Las respuestas nos definen

Esther Cepeda

Columnista

Cuando una madre cría a dos adolescentes, se encuentra realizando todo tipo de tareas, casi todas en torno al cumplimiento de reglas.

Entre ellas, “come los vegetales, bebe la leche, no comas dulces” y “levanta la ropa del suelo, pon la silla debajo de la mesa y apaga las luces.”

Para no hablar de las relacionadas con inculcar hábitos de aseo personal en varones adolescentes, que no son apropiados para describir en un periódico.

Pero últimamente, me encuentro desempeñando un nuevo papel: Soy la sargenta del “yeah”. Suele presentarse de la siguiente manera:

Yo: Querido, ¿te acordaste de dejar salir a los perros?

Hijo: Yeah.

Yo: Perdón, ¿qué dijiste?

Hijo: Yeah.

Yo: Haz otro intento.

Hijo (rechinando los dientes): YES, Mooommmm! (Sí, Mammáaa)
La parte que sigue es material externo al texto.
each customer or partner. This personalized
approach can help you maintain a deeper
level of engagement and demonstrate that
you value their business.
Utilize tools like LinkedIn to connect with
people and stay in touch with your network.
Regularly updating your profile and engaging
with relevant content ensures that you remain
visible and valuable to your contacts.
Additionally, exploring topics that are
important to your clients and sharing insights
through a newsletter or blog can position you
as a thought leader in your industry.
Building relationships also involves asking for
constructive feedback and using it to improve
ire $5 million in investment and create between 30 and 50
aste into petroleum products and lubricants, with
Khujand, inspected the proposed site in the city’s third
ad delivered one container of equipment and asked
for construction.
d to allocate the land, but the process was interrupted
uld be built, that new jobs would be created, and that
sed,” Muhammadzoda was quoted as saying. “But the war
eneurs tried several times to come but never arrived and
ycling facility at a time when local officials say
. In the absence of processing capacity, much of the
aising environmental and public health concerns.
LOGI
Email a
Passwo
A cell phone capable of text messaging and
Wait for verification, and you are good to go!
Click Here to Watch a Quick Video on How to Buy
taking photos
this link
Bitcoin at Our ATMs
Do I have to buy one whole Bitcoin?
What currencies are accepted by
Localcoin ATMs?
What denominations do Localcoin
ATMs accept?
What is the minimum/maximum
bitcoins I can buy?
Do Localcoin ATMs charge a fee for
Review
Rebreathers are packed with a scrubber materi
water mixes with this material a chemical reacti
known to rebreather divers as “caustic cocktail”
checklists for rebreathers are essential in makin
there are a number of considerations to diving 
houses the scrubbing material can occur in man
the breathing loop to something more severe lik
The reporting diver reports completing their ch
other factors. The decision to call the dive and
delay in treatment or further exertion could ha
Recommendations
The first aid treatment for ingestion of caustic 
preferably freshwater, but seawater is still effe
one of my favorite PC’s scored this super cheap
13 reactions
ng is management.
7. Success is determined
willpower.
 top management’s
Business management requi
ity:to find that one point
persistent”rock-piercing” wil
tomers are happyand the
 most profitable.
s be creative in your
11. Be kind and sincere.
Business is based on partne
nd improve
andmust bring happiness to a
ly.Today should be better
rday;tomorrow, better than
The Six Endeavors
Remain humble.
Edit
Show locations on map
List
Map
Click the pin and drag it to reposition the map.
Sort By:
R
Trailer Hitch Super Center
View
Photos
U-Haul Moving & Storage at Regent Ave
La ofensiva comenzó bastante abruptamente. Fue a fines del último semestre cuando pareció obvio que para poder entrar en las clases más avanzadas el año siguiente, los alumnos dependerían, en parte, de las recomendaciones de sus profesores.

Recordé con horror cómo mis dos hijos contestaron las preguntas de sus maestros con el deplorable “yeah”, durante la última ronda de reuniones para padres. Desde entonces, he estado patrullando.

“Yeah” no es mi enemigo natural. Yo lo uso todo el tiempo, generalmente durante conversaciones informales con colegas, conocidos o familiares. La diferencia es que, por ser una adulta que recibió la estricta educación de una escuela católica, cambio de código con toda facilidad.

Uso “yeah” con mi marido cuando me pregunta, por ejemplo, si quiero ketchup en mi perro caliente y “Yes, Srta. Tal” cuando me dirijo a las maestras de mis hijos, ahora uso más, “Yes, dear” (sí, querido) cuando trato de dar el ejemplo en casa.

No es que esto haya surgido en forma totalmente inesperada. Nuestros hijos están llegando a la edad en que debemos planear qué cursos tomarán en la escuela secundaria para poder estar en la mejor posición posible de ingreso a la universidad y está quedando claro que todas las experiencias de vida importantes dependen de los detalles.

Hace unas semanas, un director corporativo de búsqueda de talento de la ciudad de Chicago vino a nuestra escuela secundaria local para hablar a los profesores sobre la mejor manera de preparar a los estudiantes para ingresar en la fuerza laboral.

Aunque las buenas notas obviamente son importantes, el presentador no se centró en promedios de 5 puntos, historiales llenos de actividades extracurriculares y servicio comunitario, ni siquiera en títulos de universidades elite.

Cuando él avalúa a los candidatos para posibles puestos, su mente llega a una conclusión en pocos minutos.

“Todo se centra en la forma en que un candidato se representa a sí mismo en la primera impresión — están vestidos pulcramente, con una camisa limpia y planchada que está prolijamente metida dentro del pantalón? ¿O usan vaqueros o pantalones gastados?

“¿Le miran a uno a los ojos? ¿Usan tonos vocales diferentes para mostrar que están entusiasmados por la oportunidad? ¿Contestan las preguntas con oraciones completas o simplemente con un ‘yeah’, ‘OK’ u otro tipo de respuesta de una sola palabra?”

El orador invitado, que expresó que llevaba trabajando 19 años en diversas industrias, dijo, “Literalmente, en los primeros cinco o 10 minutos de la entrevista sé si el candidato avanzará o no.”

Realmente, son los detalles más simples, como mostrar interés por el trabajo y prestar atención, y formular preguntas inteligentes, los que permitirán atravesar el portal de una oportunidad.

Eso deja poco espacio para los errores.

Y es una buena razón para que yo luche también por abandonar el uso casual de la versión perezosa de “yes”.